By Lara Pickford-Gordon
Over the past five weeks starting May 26 the Catholic News has discussed anger, the physiological response, underlying triggers, the destructive and constructive sides. We conclude with information on ways to cope bearing in mind, some persons may have to seek professional help.
Counselling psychologist Anna Maria Mora shared the following information.
“Simply put the brain has two sides—the left side is our logical, clinical side that has the ability to make rational decisions, the right side is our creative, emotional side. It is this right side that is activated when we become angry. Because of this there are some coping mechanisms that can be used with both adults and children” she said.
The Butterfly Hug: Cross your arms in front of you with the palm of your hands gently touching the area between your collarbone, and your shoulder. Begin an alternate tapping—right, left, right, left—keep tapping alternate sides and you will begin to calm down. Why? Because the action activates the logical left side and a balance is created between the logical and emotional—the emotional side calms down and both the logical and emotional are now in synchrony.
Relaxation Exercises: Deep breathing is also very necessary to help to calm us down.
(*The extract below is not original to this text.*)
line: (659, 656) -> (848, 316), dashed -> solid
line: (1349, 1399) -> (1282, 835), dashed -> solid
We [psychologists] have recognised that when persons are angry or very emotional, their breathing is very short and hurried.
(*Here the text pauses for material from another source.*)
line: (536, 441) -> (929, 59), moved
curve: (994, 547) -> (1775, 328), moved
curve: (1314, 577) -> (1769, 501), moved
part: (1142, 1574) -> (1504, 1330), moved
The brain uses three times as much oxygen as muscles in the body. Brain cells are very sensitive to decreased oxygen levels and do not function well without it. Continuing to breathe hard and short can cause us to get confused, dizzy and irrational. Many of us do not breathe properly. Breathing involves getting the oxygen into your lower stomach which is supposed to fill out like a balloon.
Breathe in for five counts and then breath out slowly of ten counts. Children can be taught to breathe properly. When you look at a baby or any person asleep the breathing is a perfect example of what must happen when we breathe to get oxygen to the brain to clear it and calm us down.
Physical Exercise: This activates our deep breathing process and the brain is fed with the necessary oxygen and we feel great after exercise. This is why we recommend that when the blood begins to boil and breathing becomes fast and short that you leave the area, go for a run or brisk walk. The activity naturally causes us to breathe deeply and the much-needed calming serotonin is activated in our brain. Serotonin is called the happy chemical and it contributes to well-being and happiness.
Art Therapy: Both children and adults benefit from Art Therapy as an anger management strategy. Putting paints, brushes and paper in front of them and asking them to express what their anger looks like helps both the therapist and the “angry” person to have a “picture” and now there is common ground for discussion.
Visualisation: Closing the eyes, breathing deeply and visualising the place or space where you would like to be at this very moment. Describe the place out loud and both client and therapist can have a conversation around this. Calm usually follows this activity.
Parents: Think out solutions to what is causing the anger. A teenager’s messy room? Close the door and go about your business. When you are calm, you can have a discussion about the issue and ask the teenager for help, maybe, getting agreement to clean their room once a week or however long she/he suggests.
Work with him/her not to eat on their bed or in the room and discuss the pests-cockroaches, rodents etc. At times agree to disagree but in the end a solution can be found.
You can do some visualisation of your own, discussing that you are raising a reasonable, bright, caring young man/woman and you being proud that she/he is now approaching young adulthood etc.. She/he will be out on their own in a few years (this usually raises a teenager’s eyebrows or causes wrinkles in the forehead) and the skills needed to live on his/her own. You must be calm and serious when doing this. This latter might send the teen to clean room immediately!
Adults (couples): Use ‘I’ messages. Do not begin the ‘blame game’.
Old communication: “You are so lazy. You never help me around the house.” The “you, you, you” puts the other person on the defensive and back and forth accusations follow. Here you must realise that anger does not solve anything, but can make everything worse.
New communication: “I am very upset because I had a really hard day at work and got home and saw all the wares in the sink. I really do need help tonight. I need a shower badly. I am going to have one.” See where this takes the relationship.